3 of 299 comments (clear)

  1. Agitprop by (1+-sqrt(5))*(2**-1) · · Score: 5, Interesting
    From FTA:
    "You can't tell anymore the difference between what's propaganda and what's news," Adelstein said.
    “Soviet Russia” jokes aside (who, by the way, had an entire Department for Agitation and Propaganda), we are at that uncanny nexus where Capitalism and Bolshevism meet: where greed, unchecked, vies to overawe and enslave a receptive populace.

    Prescription? Strap in; when the government fears the governed, voting won't get you anywhere.

  2. Re:No. Not 'enough said. by Jeffrey+Baker · · Score: 4, Interesting

    Yeah, well. What did you expect? A few weeks ago the Fox correspondent in Lebanon said it was "widely believed" that Hezbollah officials were hiding in the Iranian embassy. When a correspondent on Fox says "widely believed", he means widely believed amongst Fox cameramen.

    Of course, it turned out that no such person was hiding in Iran's embassy. As far as I know, no reputable news outlet ran with this story. Therefore, searching on "hezbollah iranian embassy" on Google gives you a pretty complete list of right wing warmongering disinformation sites which should not be taken seriously. The first outlet to report the truth -- that "Hezbollah leader not in Iran's embassy" -- is the People's Daily News of China.

    How sad is it when a major news provider in the USA is peddling disinformation while the Chinese communist party's official news organ is reporting the straight scoop?

  3. Zen and the Art of Wikipedia Vandalism by MillionthMonkey · · Score: 5, Interesting

    There is an art to Wikipedia abuse. If someone cites a Wikipedia article in some argument they're making, you can always just go to Wikipedia and edit the page so that they're wrong. But that's what a novice Wikipedia vandal does.

    A pro knows to edit the article in a very subtle way, so that it looks like the person has poor reading comprehension. Let's say the person cites a Wikipedia article with a sentence like this, in order to support the argument that Colbert is a Democrat.

    Although by his own account he was not particularly political before joining the cast of The Daily Show, Colbert is a self-described Democrat.[12][13]

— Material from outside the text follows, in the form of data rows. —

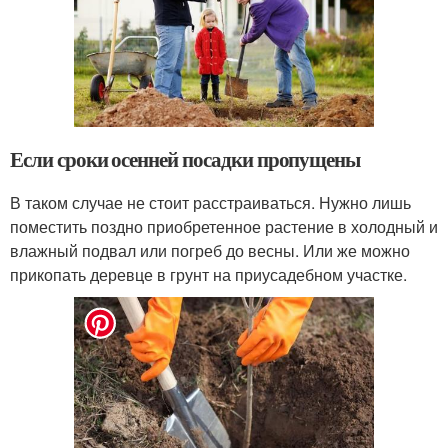
Если сроки осенней посадки пропущены
В таком случае не стоит расстраиваться. Нужно лишь
поместить поздно приобретенное растение в холодный и
влажный подвал или погреб до весны. Или же можно
прикопать деревце в грунт на приусадебном участке.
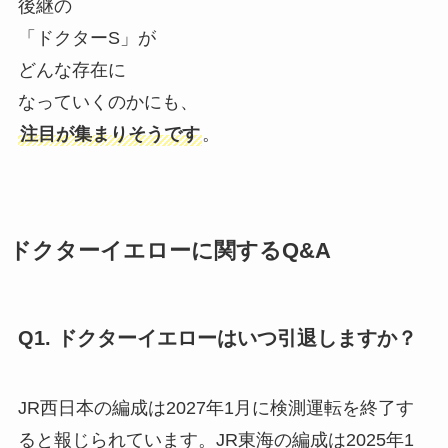
後継の
「ドクターS」が
どんな存在に
なっていくのかにも、
注目が集まりそうです
。
ドクターイエローに関するQ&A
Q1. ドクターイエローはいつ引退しますか？
JR西日本の編成は2027年1月に検測運転を終了す
ると報じられています。JR東海の編成は2025年1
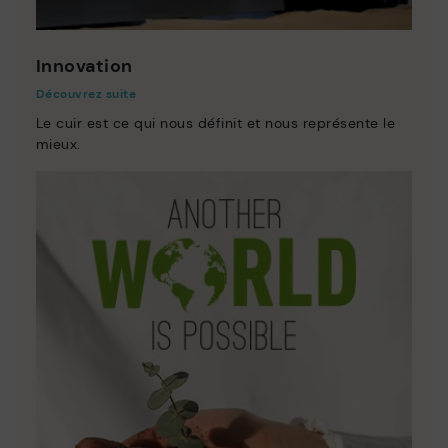
Innovation
Découvrez suite
Le cuir est ce qui nous définit et nous représente le
mieux.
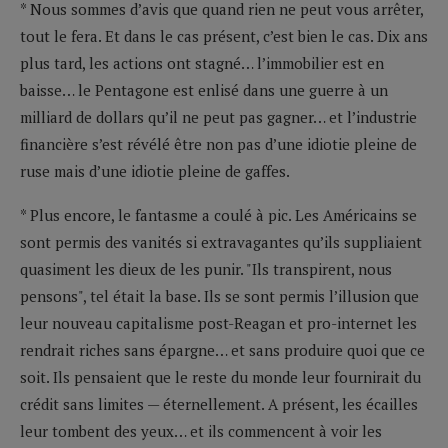
* Nous sommes d’avis que quand rien ne peut vous arrêter,
tout le fera. Et dans le cas présent, c’est bien le cas. Dix ans
plus tard, les actions ont stagné… l’immobilier est en
baisse… le Pentagone est enlisé dans une guerre à un
milliard de dollars qu’il ne peut pas gagner… et l’industrie
financière s’est révélé être non pas d’une idiotie pleine de
ruse mais d’une idiotie pleine de gaffes.
* Plus encore, le fantasme a coulé à pic. Les Américains se
sont permis des vanités si extravagantes qu’ils suppliaient
quasiment les dieux de les punir. "Ils transpirent, nous
pensons", tel était la base. Ils se sont permis l’illusion que
leur nouveau capitalisme post-Reagan et pro-internet les
rendrait riches sans épargne… et sans produire quoi que ce
soit. Ils pensaient que le reste du monde leur fournirait du
crédit sans limites — éternellement. A présent, les écailles
leur tombent des yeux… et ils commencent à voir les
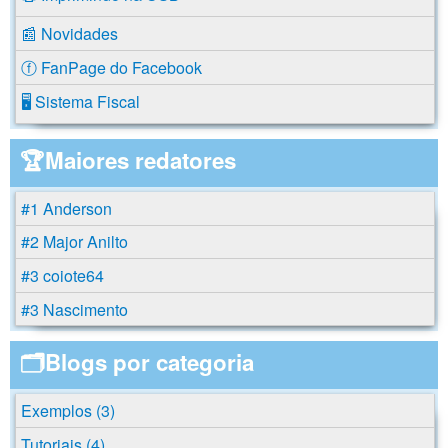
📰 Novidades
ⓕ FanPage do Facebook
🖥️ Sistema Fiscal
🏆Maiores redatores
#1 Anderson
#2 Major Anilto
#3 coiote64
#3 Nascimento
🗂️Blogs por categoria
Exemplos (3)
Tutoriais (4)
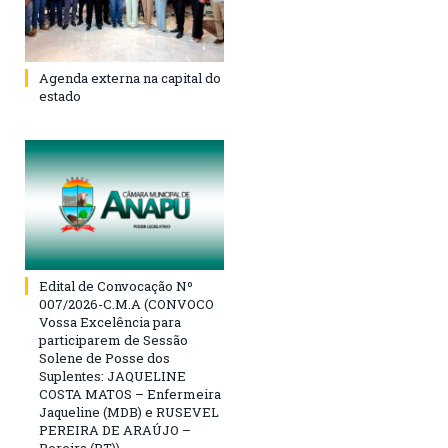
Agenda externa na capital do
estado
Edital de Convocação Nº
007/2026-C.M.A (CONVOCO
Vossa Excelência para
participarem de Sessão
Solene de Posse dos
Suplentes: JAQUELINE
COSTA MATOS – Enfermeira
Jaqueline (MDB) e RUSEVEL
PEREIRA DE ARAÚJO –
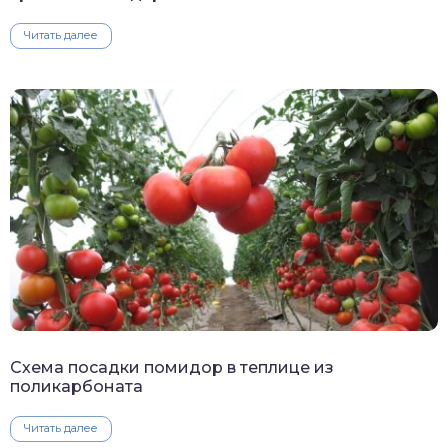
Читать далее
Схема посадки помидор в теплице из
поликарбоната
Читать далее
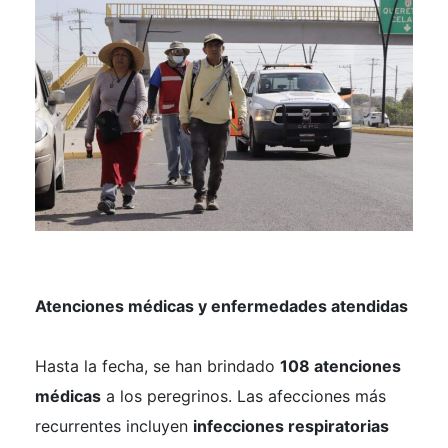
Atenciones médicas y enfermedades atendidas
Hasta la fecha, se han brindado
108 atenciones
médicas
a los peregrinos. Las afecciones más
recurrentes incluyen
infecciones respiratorias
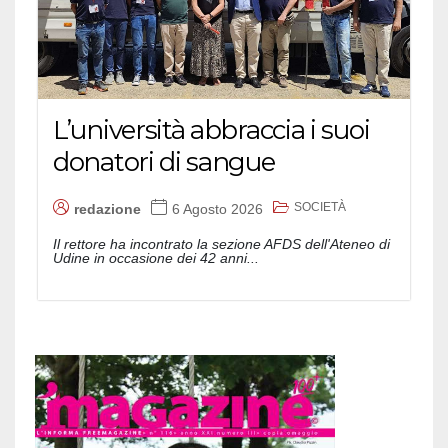
L’università abbraccia i suoi
donatori di sangue
SOCIETÀ
redazione
6 Agosto 2026
Il rettore ha incontrato la sezione AFDS dell'Ateneo di
Udine in occasione dei 42 anni...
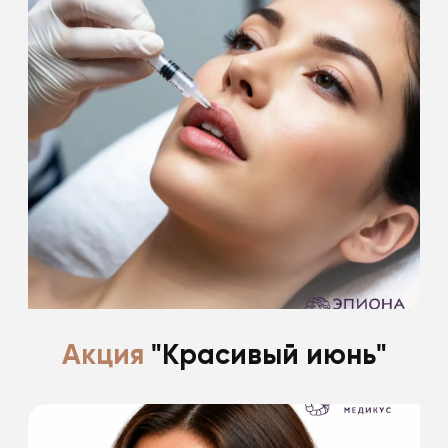
Подарки на первое свидание!
-20%
Подробнее
Акция
"Красивый июнь"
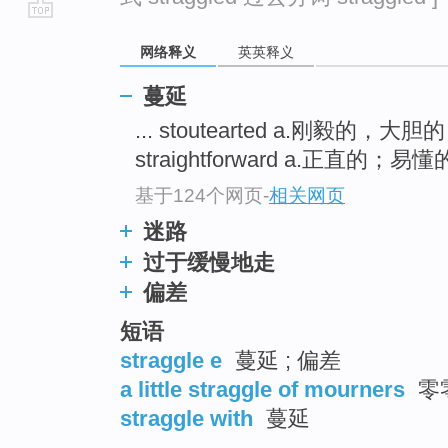
go
网络释义
英英释义
top
蔓延
... stoutearted a.刚毅的，大胆
straightforward a.正直的；
基于124个网页
-
相关网页
迷路
过于缓慢地走
偏差
短语
straggle e
蔓延 ; 偏差
a little straggle of mourners
零
straggle with
蔓延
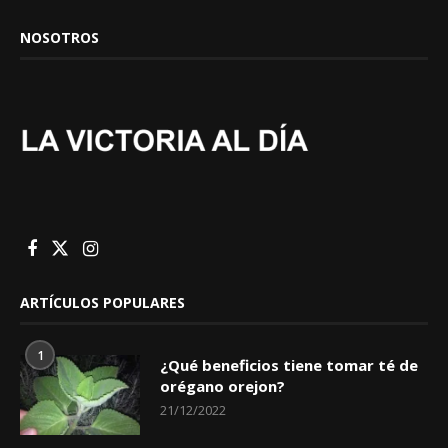
NOSOTROS
ARTÍCULOS POPULARES
1
¿Qué beneficios tiene tomar té de
orégano orejon?
21/12/2022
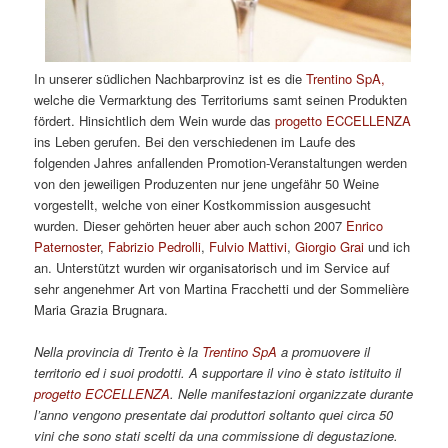
In unserer südlichen Nachbarprovinz ist es die
Trentino SpA,
welche die Vermarktung des Territoriums samt seinen Produkten
fördert. Hinsichtlich dem Wein wurde das
progetto ECCELLENZA
ins Leben gerufen. Bei den verschiedenen im Laufe des
folgenden Jahres anfallenden Promotion-Veranstaltungen werden
von den jeweiligen Produzenten nur jene ungefähr 50 Weine
vorgestellt, welche von einer Kostkommission ausgesucht
wurden. Dieser gehörten heuer aber auch schon 2007
Enrico
Paternoster
,
Fabrizio Pedrolli
,
Fulvio Mattivi
,
Giorgio Grai
und ich
an. Unterstützt wurden wir organisatorisch und im Service auf
sehr angenehmer Art von Martina Fracchetti und der Sommelière
Maria Grazia Brugnara.
Nella provincia di Trento è la
Trentino SpA
a promuovere il
territorio ed i suoi prodotti. A supportare il vino è stato istituito il
progetto ECCELLENZA
. Nelle manifestazioni organizzate durante
l’anno vengono presentate dai produttori soltanto quei circa 50
vini che sono stati scelti da una commissione di degustazione.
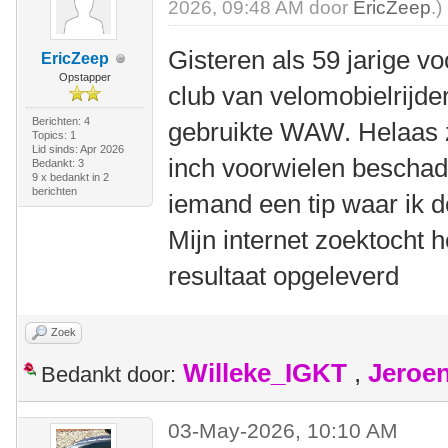
2026, 09:48 AM door
EricZeep
.)
Gisteren als 59 jarige vo
EricZeep
Opstapper
club van velomobielrijd
Berichten: 4
gebruikte WAW. Helaas z
Topics: 1
Lid sinds: Apr 2026
inch voorwielen beschad
Bedankt: 3
9 x bedankt in 2
berichten
iemand een tip waar ik 
Mijn internet zoektocht h
resultaat opgeleverd
Zoek
Willeke_IGKT
,
Jeroe
Bedankt door:
03-May-2026, 10:10 AM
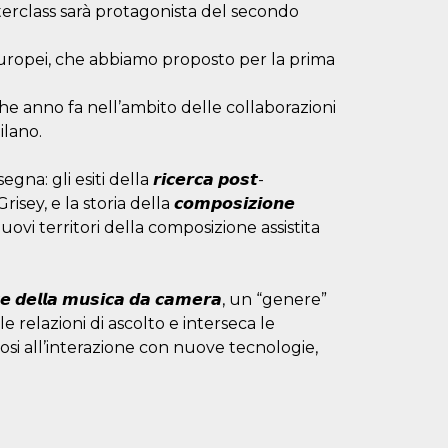
terclass sarà protagonista del secondo
i europei, che abbiamo proposto per la prima
lche anno fa nell’ambito delle collaborazioni
ilano.
li esiti della 𝙧𝙞𝙘𝙚𝙧𝙘𝙖 𝙥𝙤𝙨𝙩-
isey, e la storia della 𝙘𝙤𝙢𝙥𝙤𝙨𝙞𝙯𝙞𝙤𝙣𝙚
i nuovi territori della composizione assistita
𝙣𝙩𝙚 𝙙𝙚𝙡𝙡𝙖 𝙢𝙪𝙨𝙞𝙘𝙖 𝙙𝙖 𝙘𝙖𝙢𝙚𝙧𝙖, un “genere”
e relazioni di ascolto e interseca le
osi all’interazione con nuove tecnologie,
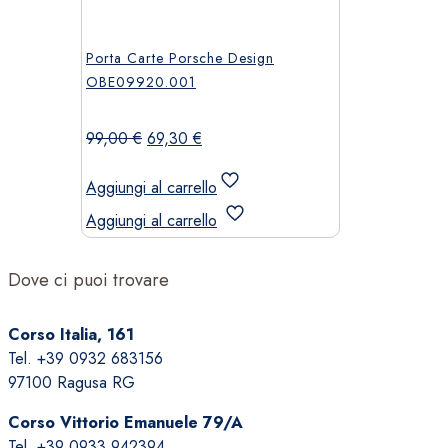
Porta Carte Porsche Design
OBE09920.001
Il
Il
99,00
€
69,30
€
prezzo
prezzo
originale
attuale
Aggiungi al carrello
era:
è:
Aggiungi al carrello
99,00 €.
69,30 €.
Dove ci puoi trovare
Corso Italia, 161
Tel. +39 0932 683156
97100 Ragusa RG
Corso Vittorio Emanuele 79/A
Tel. +39 0933 942394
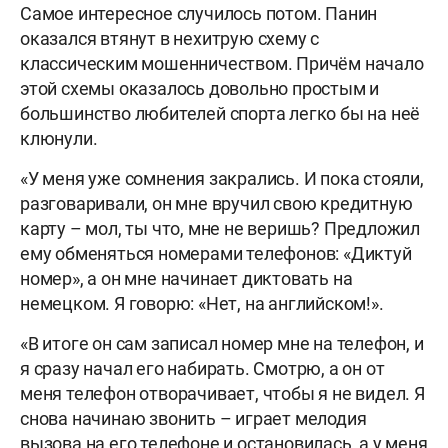
Самое интересное случилось потом. Панин
оказался втянут в нехитрую схему с
классическим мошенничеством. Причём начало
этой схемы оказалось довольно простым и
большинство любителей спорта легко бы на неё
клюнули.
«У меня уже сомнения закрались. И пока стояли,
разговаривали, он мне вручил свою кредитную
карту – мол, ты что, мне не веришь? Предложил
ему обменяться номерами телефонов: «Диктуй
номер», а он мне начинает диктовать на
немецком. Я говорю: «Нет, на английском!».
«В итоге он сам записал номер мне на телефон, и
я сразу начал его набирать. Смотрю, а он от
меня телефон отворачивает, чтобы я не видел. Я
снова начинаю звонить – играет мелодия
вызова на его телефоне и остановилась, а у меня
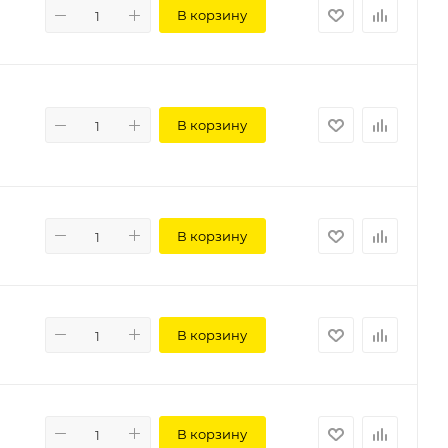
В корзину
В корзину
В корзину
В корзину
В корзину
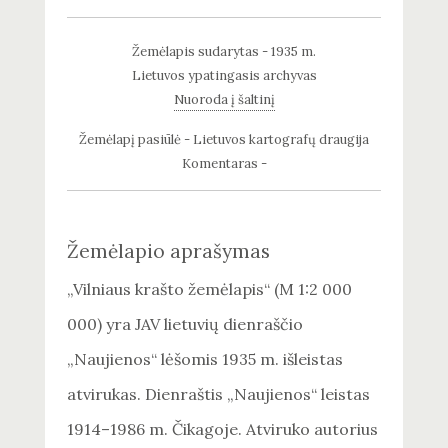
Žemėlapis sudarytas - 1935 m.
Lietuvos ypatingasis archyvas
Nuoroda į šaltinį
Žemėlapį pasiūlė - Lietuvos kartografų draugija
Komentaras -
Žemėlapio aprašymas
„Vilniaus krašto žemėlapis“ (M 1:2 000
000) yra JAV lietuvių dienraščio
„Naujienos“ lėšomis 1935 m. išleistas
atvirukas. Dienraštis „Naujienos“ leistas
1914–1986 m. Čikagoje. Atviruko autorius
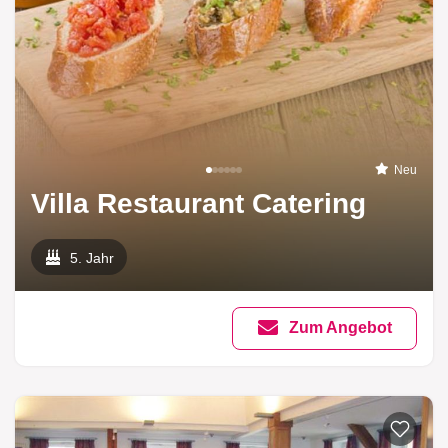
Neu
Villa Restaurant Catering
5. Jahr
Zum Angebot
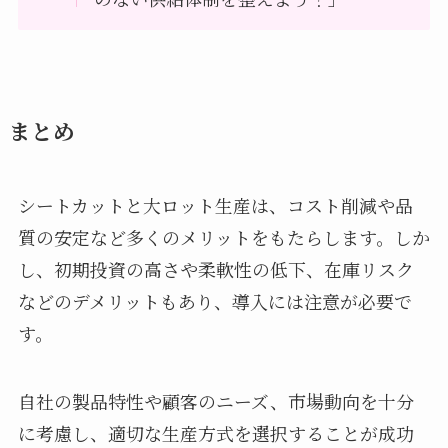
まとめ
シートカットと大ロット生産は、コスト削減や品
質の安定など多くのメリットをもたらします。しか
し、初期投資の高さや柔軟性の低下、在庫リスク
などのデメリットもあり、導入には注意が必要で
す。
自社の製品特性や顧客のニーズ、市場動向を十分
に考慮し、適切な生産方式を選択することが成功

    A novice might change it to this (correctly preserving footnote superscripts, which thankfully do not need to be relocated here from elsewhere in the article):

    Although by his own account he was not particularly political before joining the cast of The Daily Show, Colbert is a self-described Republican.[12][13]

    It makes the person appear to be wrong- and the vandalism is obvious. That's like swapping Eurasia for Eastasia. There's no way he could have misread that.

    But change it to this

    Although by his own account he was not particularly political before joining the cast of The Daily Show, Colbert has even been described as a Democrat.[12][13]

    and the person looks not only wrong, but plausibly wrong because it looks like he can't read. That's what makes successful Wikipedia vandalism an art.